TASK DETAILS - Some lines below hold "DivPropsWithRef". Pick them out and copy them.
[DATA FOR THIS EXERCISE]
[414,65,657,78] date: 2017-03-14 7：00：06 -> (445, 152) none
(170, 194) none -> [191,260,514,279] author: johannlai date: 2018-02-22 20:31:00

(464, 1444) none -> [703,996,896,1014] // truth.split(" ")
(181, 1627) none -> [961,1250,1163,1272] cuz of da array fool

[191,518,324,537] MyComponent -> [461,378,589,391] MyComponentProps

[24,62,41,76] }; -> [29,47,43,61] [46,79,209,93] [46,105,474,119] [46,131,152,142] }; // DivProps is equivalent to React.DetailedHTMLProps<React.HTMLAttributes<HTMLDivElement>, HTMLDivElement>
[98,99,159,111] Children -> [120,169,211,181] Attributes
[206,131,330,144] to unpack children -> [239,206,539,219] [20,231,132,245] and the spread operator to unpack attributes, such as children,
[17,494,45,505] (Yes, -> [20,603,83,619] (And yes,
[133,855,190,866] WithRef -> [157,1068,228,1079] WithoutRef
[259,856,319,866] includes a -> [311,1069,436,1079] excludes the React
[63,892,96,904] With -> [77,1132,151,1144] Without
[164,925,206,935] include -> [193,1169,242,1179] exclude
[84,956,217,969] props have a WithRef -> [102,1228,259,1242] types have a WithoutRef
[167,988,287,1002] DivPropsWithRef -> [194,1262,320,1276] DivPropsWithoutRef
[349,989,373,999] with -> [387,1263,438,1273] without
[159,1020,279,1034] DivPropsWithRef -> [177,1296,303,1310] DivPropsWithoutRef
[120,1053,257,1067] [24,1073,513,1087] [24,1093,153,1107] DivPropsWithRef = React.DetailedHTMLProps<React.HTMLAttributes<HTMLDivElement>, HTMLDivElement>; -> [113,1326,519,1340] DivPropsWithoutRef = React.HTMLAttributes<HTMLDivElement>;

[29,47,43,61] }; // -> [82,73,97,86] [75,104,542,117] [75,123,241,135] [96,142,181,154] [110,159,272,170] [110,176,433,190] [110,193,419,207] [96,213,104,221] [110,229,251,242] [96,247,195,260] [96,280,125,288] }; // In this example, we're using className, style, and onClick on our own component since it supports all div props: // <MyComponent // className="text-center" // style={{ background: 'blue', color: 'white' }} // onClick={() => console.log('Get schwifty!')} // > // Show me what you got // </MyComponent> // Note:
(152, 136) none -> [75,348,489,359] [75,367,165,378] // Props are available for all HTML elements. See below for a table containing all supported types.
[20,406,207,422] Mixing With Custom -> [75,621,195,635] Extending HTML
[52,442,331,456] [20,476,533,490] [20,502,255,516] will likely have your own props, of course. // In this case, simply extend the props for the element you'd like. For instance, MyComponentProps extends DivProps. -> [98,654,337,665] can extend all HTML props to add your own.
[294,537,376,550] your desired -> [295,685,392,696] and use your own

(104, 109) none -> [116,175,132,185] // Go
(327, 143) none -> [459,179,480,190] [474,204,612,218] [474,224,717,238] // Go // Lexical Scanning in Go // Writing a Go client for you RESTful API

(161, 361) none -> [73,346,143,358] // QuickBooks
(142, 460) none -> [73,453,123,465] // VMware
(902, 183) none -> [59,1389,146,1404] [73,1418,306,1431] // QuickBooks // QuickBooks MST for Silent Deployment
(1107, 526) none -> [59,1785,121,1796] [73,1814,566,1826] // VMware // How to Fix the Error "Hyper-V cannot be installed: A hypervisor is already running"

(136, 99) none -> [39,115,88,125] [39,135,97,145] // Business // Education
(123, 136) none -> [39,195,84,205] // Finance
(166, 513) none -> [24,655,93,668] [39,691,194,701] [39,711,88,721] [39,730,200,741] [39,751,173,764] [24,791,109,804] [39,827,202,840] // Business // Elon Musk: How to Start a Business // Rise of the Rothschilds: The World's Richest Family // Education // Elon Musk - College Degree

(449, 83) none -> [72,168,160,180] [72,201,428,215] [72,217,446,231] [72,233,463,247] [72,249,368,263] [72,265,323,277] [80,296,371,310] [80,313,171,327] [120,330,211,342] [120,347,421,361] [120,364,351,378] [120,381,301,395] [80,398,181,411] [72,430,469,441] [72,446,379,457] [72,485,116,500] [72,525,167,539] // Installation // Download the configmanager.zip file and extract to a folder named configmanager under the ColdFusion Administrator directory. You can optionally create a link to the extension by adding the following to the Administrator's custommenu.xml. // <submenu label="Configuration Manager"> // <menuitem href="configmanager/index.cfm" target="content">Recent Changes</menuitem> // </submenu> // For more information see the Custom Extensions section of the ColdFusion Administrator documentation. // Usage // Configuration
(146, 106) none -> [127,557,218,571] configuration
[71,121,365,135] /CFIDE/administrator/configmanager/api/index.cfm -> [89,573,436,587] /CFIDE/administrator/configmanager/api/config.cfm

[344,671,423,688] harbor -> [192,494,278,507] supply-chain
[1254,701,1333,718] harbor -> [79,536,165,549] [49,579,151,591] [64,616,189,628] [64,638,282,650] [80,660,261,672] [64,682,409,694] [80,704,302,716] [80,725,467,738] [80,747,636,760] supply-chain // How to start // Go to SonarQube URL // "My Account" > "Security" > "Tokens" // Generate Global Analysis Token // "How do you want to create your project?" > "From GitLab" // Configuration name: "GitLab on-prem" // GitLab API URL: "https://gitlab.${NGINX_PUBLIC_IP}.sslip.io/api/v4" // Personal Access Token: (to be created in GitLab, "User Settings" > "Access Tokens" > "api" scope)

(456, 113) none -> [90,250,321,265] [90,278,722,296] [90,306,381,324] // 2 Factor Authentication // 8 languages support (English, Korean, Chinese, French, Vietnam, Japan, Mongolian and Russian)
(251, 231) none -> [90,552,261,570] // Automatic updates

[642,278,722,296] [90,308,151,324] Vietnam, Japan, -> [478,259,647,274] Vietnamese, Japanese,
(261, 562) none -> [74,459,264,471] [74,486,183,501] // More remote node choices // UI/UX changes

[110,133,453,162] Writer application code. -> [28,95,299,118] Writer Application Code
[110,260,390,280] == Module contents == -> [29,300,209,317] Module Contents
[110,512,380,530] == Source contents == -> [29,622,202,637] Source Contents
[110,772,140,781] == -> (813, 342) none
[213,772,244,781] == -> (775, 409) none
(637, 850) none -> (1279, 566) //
[/DATA FOR THIS EXERCISE]
ANSWER SECTION -
[167,988,287,1002] DivPropsWithRef -> [194,1262,320,1276] DivPropsWithoutRef
[159,1020,279,1034] DivPropsWithRef -> [177,1296,303,1310] DivPropsWithoutRef
[120,1053,257,1067] [24,1073,513,1087] [24,1093,153,1107] DivPropsWithRef = React.DetailedHTMLProps<React.HTMLAttributes<HTMLDivElement>, HTMLDivElement>; -> [113,1326,519,1340] DivPropsWithoutRef = React.HTMLAttributes<HTMLDivElement>;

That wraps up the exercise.